[Start of section]

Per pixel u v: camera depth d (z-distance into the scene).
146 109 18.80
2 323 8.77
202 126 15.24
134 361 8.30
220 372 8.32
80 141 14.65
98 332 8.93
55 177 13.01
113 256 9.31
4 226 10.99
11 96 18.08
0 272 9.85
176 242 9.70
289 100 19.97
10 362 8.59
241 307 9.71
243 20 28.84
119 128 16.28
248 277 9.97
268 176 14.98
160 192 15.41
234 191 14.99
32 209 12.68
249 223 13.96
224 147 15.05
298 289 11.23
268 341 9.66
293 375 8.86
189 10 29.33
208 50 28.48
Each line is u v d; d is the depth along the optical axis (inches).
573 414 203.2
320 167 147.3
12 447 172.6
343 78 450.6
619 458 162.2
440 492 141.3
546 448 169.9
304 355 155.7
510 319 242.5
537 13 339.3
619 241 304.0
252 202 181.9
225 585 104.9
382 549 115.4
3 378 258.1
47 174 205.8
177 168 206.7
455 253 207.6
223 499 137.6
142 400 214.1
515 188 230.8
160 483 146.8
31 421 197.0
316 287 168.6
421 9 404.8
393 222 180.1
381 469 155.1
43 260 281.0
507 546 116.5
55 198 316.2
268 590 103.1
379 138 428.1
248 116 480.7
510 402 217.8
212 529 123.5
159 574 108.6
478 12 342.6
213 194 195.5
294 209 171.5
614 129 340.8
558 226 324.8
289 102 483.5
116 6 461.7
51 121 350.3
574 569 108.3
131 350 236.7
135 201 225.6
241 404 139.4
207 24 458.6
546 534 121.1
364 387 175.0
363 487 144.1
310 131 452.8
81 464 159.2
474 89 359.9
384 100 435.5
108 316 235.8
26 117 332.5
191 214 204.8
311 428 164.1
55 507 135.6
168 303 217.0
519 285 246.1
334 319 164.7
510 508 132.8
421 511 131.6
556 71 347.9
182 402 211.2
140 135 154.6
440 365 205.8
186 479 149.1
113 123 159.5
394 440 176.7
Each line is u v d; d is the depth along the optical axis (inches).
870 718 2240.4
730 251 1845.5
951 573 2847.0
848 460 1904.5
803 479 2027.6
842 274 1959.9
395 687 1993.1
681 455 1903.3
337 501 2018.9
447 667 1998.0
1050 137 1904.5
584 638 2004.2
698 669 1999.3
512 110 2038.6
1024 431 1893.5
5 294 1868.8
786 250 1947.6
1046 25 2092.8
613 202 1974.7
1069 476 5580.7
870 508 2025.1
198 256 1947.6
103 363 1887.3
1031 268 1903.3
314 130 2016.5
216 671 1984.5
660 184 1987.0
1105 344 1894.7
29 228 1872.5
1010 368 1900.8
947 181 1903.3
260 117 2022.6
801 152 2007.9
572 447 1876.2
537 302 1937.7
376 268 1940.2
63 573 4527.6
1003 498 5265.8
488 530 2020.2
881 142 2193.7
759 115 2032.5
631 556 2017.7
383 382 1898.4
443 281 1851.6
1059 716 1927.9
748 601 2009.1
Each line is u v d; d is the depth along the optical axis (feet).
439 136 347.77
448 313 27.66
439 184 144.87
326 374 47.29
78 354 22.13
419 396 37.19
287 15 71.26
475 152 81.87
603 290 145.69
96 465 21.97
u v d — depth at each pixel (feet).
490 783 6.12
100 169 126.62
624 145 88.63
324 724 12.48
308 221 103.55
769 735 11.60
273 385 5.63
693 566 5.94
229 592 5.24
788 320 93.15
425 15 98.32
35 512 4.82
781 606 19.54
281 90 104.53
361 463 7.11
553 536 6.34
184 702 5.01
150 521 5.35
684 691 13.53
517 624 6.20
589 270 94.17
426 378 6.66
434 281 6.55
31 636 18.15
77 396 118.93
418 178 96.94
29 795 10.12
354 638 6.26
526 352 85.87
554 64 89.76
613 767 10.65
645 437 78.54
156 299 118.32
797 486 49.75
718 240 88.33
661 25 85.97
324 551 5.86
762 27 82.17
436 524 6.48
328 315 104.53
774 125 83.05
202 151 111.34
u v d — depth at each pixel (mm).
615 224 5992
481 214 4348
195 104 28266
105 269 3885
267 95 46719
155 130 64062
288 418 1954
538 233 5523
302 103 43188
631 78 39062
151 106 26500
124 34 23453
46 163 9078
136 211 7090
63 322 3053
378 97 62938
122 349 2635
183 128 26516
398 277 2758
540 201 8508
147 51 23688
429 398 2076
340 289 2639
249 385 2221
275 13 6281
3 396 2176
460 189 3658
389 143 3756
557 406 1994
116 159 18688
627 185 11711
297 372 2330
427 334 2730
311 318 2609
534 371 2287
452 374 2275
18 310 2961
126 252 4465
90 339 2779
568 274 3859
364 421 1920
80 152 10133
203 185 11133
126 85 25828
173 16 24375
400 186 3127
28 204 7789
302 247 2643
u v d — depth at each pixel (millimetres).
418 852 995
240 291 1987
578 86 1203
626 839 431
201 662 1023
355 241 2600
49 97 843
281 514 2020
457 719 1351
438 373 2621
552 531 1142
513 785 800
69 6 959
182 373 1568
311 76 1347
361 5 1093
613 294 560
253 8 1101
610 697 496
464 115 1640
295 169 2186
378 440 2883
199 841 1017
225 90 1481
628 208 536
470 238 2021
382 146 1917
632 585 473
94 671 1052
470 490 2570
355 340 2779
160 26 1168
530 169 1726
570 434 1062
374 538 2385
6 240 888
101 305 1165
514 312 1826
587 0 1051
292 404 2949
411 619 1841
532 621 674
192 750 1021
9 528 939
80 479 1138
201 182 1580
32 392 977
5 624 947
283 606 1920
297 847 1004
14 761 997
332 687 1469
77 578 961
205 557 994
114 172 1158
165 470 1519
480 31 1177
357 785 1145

[End of section]

### WHAT YOU NEED TO DO
From the material above, retype precisely the lines between the line holding "147 51 23688" and the line holding "513 785 800", inclusive, and nothing beyond them.

### COMPLETED TASK
147 51 23688
429 398 2076
340 289 2639
249 385 2221
275 13 6281
3 396 2176
460 189 3658
389 143 3756
557 406 1994
116 159 18688
627 185 11711
297 372 2330
427 334 2730
311 318 2609
534 371 2287
452 374 2275
18 310 2961
126 252 4465
90 339 2779
568 274 3859
364 421 1920
80 152 10133
203 185 11133
126 85 25828
173 16 24375
400 186 3127
28 204 7789
302 247 2643
u v d — depth at each pixel (millimetres).
418 852 995
240 291 1987
578 86 1203
626 839 431
201 662 1023
355 241 2600
49 97 843
281 514 2020
457 719 1351
438 373 2621
552 531 1142
513 785 800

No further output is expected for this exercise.